Supplied passage:
== Segment start ==
So, you know, part of it is being blithely unaware of some of the rules that that operate. I have respect for authority, I have respect for my elders, I have respect for other people's work. But I don't operate from a premise that it can't be challenged respectfully. I don't operate from a premise that I can't know things in different ways to other people and might bring something useful to the table.
And so I think I am fortunate that, you know, whiteness and Autism in some ways shelters me from not often stopping and thinking about what could be the consequences of my work. There are certainly times when it does happen, where I can see that I'm getting access, not getting access to something or that I would like to have access to, to further something I'm doing. And I realise that's about people's prejudices. And so I sort of work with that. When it becomes evident to me, I'll find ways to work with that to identify it, to name it, to challenge it, or just to circumvent it.
I don’t know if that answers your question, but it's, it's about having a weirdly outsider relationship to all of these things. I remember my, you know, having done my master's in psychoanalysis, having spent years in analysis, my analyst said to me a few times, you know, every time you talk about men, you say they, not we. And I'm like. I have an outsider relationship to all of these categories that I'm a part of because they're kind of like, 'cause I'm just an odd person.
Anita:
Mm. And it sounds like you're cool with that. Like that's fine for you. Yeah. Well that's interesting. I need to channel a bit of your Autistic white man, okay with being an outsiderness maybe.
Damien:
Well, this is the thing though, isn't it? Is that, you know, I can say all of that and it probably is true. So I certainly think it's true as I say it, but it's still a white thing, isn't it? That when, when you are the fish in water, you don't have to think about the water, do you? And whether you become aware of the water and go, oh, that's cool, whatever, I don't care about it. Like it, you still got the privilege of being the fish in water, you know? Whereas for other people, you are the fish out of water and you're constantly seeing the effects of the water on your life and how it controls and regulates your life. So having a, you know, blase relationship to the water, like maybe I do, is not as easy.
Anita:
Yeah, I think, maybe I'm like trying to figure this out for myself because, and maybe it's a power thing because I think when I try and draw attention to the water that we're swimming in, people are very upset with me. So I don't know whether it's a matter of framing or delivery or whether it's simply a matter of power that people don't like it when you kind of draw attention to their power, because they’ve been quite happy with it.
== Segment end ==
Task 1: In the conversation about privilege and being an outsider, what did Damien's analyst repeatedly point out?
Task 2: Write the next part of the conversation about privilege and being an outsider, picking up after its final sentence.
You won't need the listing for any of this.

Dataset entries:
== Segment start ==
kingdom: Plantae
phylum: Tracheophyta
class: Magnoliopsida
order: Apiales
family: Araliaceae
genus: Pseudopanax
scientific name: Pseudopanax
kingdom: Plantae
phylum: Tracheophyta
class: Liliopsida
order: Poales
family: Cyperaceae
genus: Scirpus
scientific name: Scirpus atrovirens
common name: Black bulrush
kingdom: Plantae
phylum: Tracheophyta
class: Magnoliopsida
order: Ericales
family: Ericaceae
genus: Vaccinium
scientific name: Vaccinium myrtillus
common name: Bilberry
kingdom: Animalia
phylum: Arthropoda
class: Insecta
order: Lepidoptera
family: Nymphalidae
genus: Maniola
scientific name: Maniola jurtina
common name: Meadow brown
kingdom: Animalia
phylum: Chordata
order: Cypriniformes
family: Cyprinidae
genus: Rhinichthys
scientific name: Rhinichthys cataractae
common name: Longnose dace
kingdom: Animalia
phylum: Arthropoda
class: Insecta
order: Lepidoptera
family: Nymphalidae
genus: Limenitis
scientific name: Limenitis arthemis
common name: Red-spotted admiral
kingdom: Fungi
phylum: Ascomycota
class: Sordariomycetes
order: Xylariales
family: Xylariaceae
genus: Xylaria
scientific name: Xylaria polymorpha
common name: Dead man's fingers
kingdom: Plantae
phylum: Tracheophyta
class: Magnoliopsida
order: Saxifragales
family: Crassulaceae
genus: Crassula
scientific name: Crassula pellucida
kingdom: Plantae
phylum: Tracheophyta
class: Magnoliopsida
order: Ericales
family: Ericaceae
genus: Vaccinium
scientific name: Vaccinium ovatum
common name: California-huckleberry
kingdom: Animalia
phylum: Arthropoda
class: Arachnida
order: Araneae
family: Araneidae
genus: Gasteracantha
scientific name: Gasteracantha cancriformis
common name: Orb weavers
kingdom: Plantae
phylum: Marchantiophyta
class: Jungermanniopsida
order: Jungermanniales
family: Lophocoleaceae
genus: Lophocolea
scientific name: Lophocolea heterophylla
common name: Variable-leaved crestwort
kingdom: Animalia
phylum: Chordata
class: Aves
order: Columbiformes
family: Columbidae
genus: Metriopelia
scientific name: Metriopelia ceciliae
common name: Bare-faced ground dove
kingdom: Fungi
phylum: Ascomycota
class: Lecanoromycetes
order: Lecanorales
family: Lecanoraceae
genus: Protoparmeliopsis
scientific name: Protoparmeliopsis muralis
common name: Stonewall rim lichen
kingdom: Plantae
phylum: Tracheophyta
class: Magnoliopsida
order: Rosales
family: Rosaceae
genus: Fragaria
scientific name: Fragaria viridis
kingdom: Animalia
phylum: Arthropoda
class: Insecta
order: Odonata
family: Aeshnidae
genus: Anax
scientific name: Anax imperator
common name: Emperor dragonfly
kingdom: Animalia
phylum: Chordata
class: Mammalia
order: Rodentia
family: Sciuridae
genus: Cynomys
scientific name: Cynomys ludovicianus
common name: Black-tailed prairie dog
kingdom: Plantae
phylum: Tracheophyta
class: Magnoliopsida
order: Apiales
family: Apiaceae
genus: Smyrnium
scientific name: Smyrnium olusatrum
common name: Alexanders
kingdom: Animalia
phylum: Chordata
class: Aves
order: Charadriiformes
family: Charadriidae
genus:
== Segment end ==
Exercise answer 1: That every time Damien talked about men, he said "they," not "we."

Exercise answer 2:
Damien:
It's interesting, cos again, like I was talking to a friend the other day, trans woman about, Palestine and Zionism and I was writing something about that was sort of critical of Zionism and she said, I like the way that you just state things as though they're bleedingly obvious. Like you're not being contentious. You're just saying, why aren't we thinking about Zionism in this context? Surely that's appropriate. And I said, yeah, but again, you know, the fact that I can just say that in this very straightforward way, as though it should be obvious to everyone who's reading it is a product of my relationship to Zionism. You know, like, I'm not Jewish, I'm not Israeli, so I'm an outsider, again, able to say, well, surely this should be obvious to everyone. Whereas if I was a Palestinian trying to say those things, I would probably be met with the responses that you are met with, which is you are invested, you are partial, you’ve got an ax to grind here. So it's always about your relationship to power as to, in terms of how people take what you say.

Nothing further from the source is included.